Russia interfered in the 2016 presidential election to help Donald Trump. Donald Trump publicly welcomed that help, and integrated the fruits of Russian intervention into his closing campaign argument. (“I love WikiLeaks!”) Since being elected, he has attempted to tilt American policy toward Russia, above all by his persistent and repeated attempts to lift the sanctions imposed by President Obama to punish Russia for its invasion of Crimea in 2014 and for its election-meddling in 2016.
Uncertainties remain: Did the Trump campaign actively coordinate its messaging with Russia? Were any U.S. laws violated along the way? What exactly are Trump’s motives? What are Russia’s? And Sunday’s latest revelations added one more: Was Donald Trump Jr.'s meeting with a shady Russian lawyer who offered dirt on Hillary Clinton in any way connected to the WikiLeaks drop a few days later?
But the basic story line is clear. It was clear in real time—and it’s clearer than ever after the Hamburg summit. Whatever exactly happened at the meeting between Trump and Putin, the president’s Sunday morning Twitter storm confirms: Trump has accepted Putin’s denials as the final word on the matter.
Why would Trump not accept it? He has insisted that the accounts of Russian interference in the US election are a “made-up story,” a hoax by sore-loser Democrats. Putin told Trump nothing that Trump did not already believe—or anyway, that Trump wanted everyone else to believe. If there was any question before Hamburg, that question was settled at Hamburg: There will be no consequences for Russia. They attacked American electoral processes and succeeded. The president Russia helped to install will not punish Russia for helping to install him.
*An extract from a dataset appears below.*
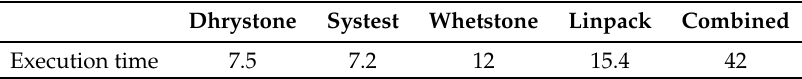
Table 3. Execution time per injection for each benchmark (in seconds).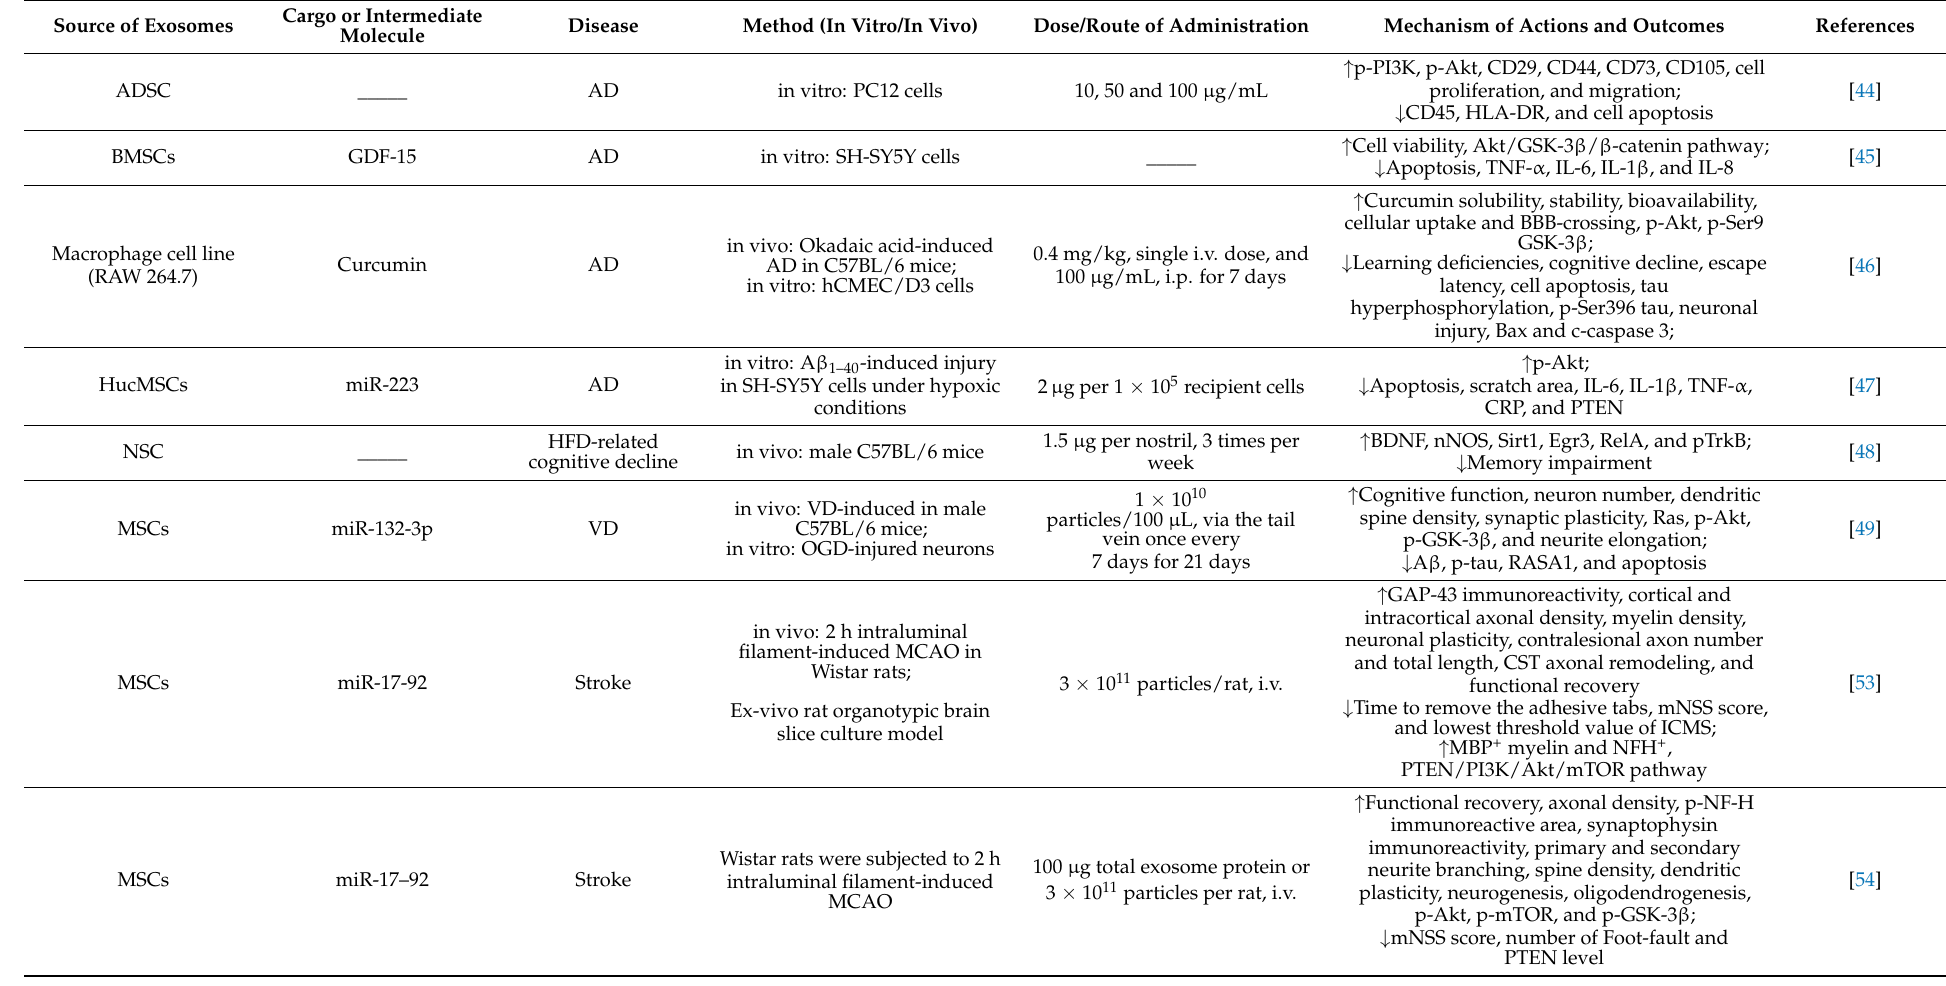
Table 1. Exosomes circumvent AD and stroke via PI3K/Akt/mTOR and associated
The question now turns to the rest of the American political system. Senate Majority Leader McConnell warned Obama against taking action against Russia during the election. Whatever is said of Obama’s decisions, one of Obama’s motives for inaction was the knowledge that congressional Republicans would take Trump’s and Russia’s side if he tried to act. Congressional investigations into Russian meddling have been stalled (in the Senate) and outright sabotaged (in the House). Even as Trump in Hamburg absolved Putin of consequences for election interference, House Speaker Paul Ryan, at the behest of Trump, is stalling in the House the measures the Senate approved 97-2 to prevent Trump from lifting existing sanctions on Russia. It’s fine for Republicans like Senator Marco Rubio to tweet sarcastic comments about Trump’s plans for cyber cooperation with Russia. Congress can do more than tweet—if it chooses.
It’s no longer Donald Trump in the spotlight. It’s the Republican leaders in Congress. Whether or not Trump colluded with Russia, the challenge to them is: Will they make themselves complicit after the fact? Or will they at last do what the president will not: Defend American democracy and hold accountable those who have attacked it? Even to phrase the question is to confront the depressing answer. Congressional Republicans may not condone Trump’s misbehavior. But they are not willing to punish it—or to put at risk their enjoyment of its fruits.